The longest wall in Paris covered with street art, graffiti, has, for a few weeks, been found close to the “104” (the Paris City artistic centre on which I have already posted) and the Gare de l’Est shuntyard, partly on the Rue Riquet-bridge and partly along Rue d’Aubervilliers. It has been decorated by a number of street artists, mostly women, in honour of Rosa Parks (1913-2005), the well-known Afro-American civil rights activist, who once, in 1955, refused to give up her seat on a bus to a white man.

A recently opened metro (RER) station has been named after Rosa Parks.

Here are some examples of what can be seen in a closer look.
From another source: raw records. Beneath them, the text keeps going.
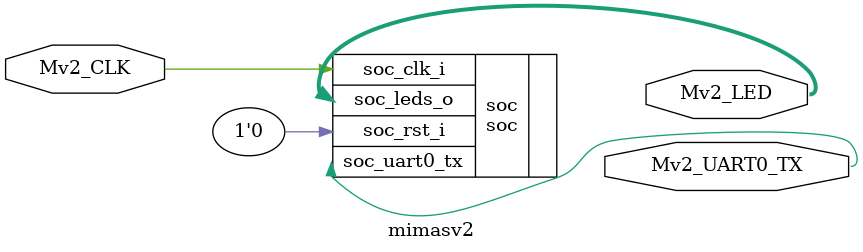
<source format=v>
`timescale 1ns / 1ps
module mimasv2 (
    input Mv2_CLK,
    output Mv2_UART0_TX,
    output [7:0] Mv2_LED
);

    soc soc (
        .soc_clk_i(Mv2_CLK),
        .soc_rst_i(1'h0),
        .soc_uart0_tx(Mv2_UART0_TX),
        .soc_leds_o(Mv2_LED)
    );

endmodule

</source>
Some artist names: Kashink, Katiastrophe, Zepha, Combo, Vinie.

On the opposite side of the Rue-Riquet-bridge there is some kind of a van Gogh portrait by PBOY. It’s amazing to see the technique used.


The Canal Saint Martin (almost) without water.

The Canal Saint Martin (see previous post) has to be emptied every 10 or 15 years for cleaning, repairs... Now it’s time again. The canal looks of course nicer when it’s filled with water, which should be the case again in about three months – spring time!

The canal goes from the Bassin de la Villette (see post here) to the Port de l’Arsenal (see post here). It’s to a large extent covered. We can see that the tourist boats are waiting on both sides to be back in business.

Here are some more photos from the open part.

As we can see also from the top picture, it’s (unfortunately) evident that the empty-of-water canal will reveal a lot of dumped things. I haven’t yet heard of any really sensational findings, but the research has just started.

Anyhow, there are obviously a large number of Velib’ bikes (see here).

The search for items of all kinds goes on and sometimes there seem to be things which can still be used. It’s also time for maintenance of the locks etc… Some people were trying to save some fish…,

… but a small water level is kept to save the fish which have not been rescued or which have not slipped away with the water, escaping into the Seine River. The birds seem to enjoy the present water level.

Walking along you discover also some street art, l’Hôtel du Nord… One wall which normally is revisited by street artists is now covered with “Fluctuat Nec Mergitur”, ([Paris may be] tossed by the waves but does not sink) the Paris City motto.

I continued my walk also along the covered part of the canal. I wanted to check if the water level of the Port de l’Arsenal, on the other side of Place de la Bastille, was normal. It was. 

The promenade brings you to see some reminders of the Paris 2015 events (see here). The Café Bonne Bière (5 victims) is reopened, the Bataclan is not, but there are still a lot of flowers around. I especially noted a little booklet made by the pupils of a French teacher in Scotland. There are also still some flowers to be seen where a policeman was shot dead by the fleeing terrorists after the attack on Charlie Hebdo – one year ago today (their office was quite close).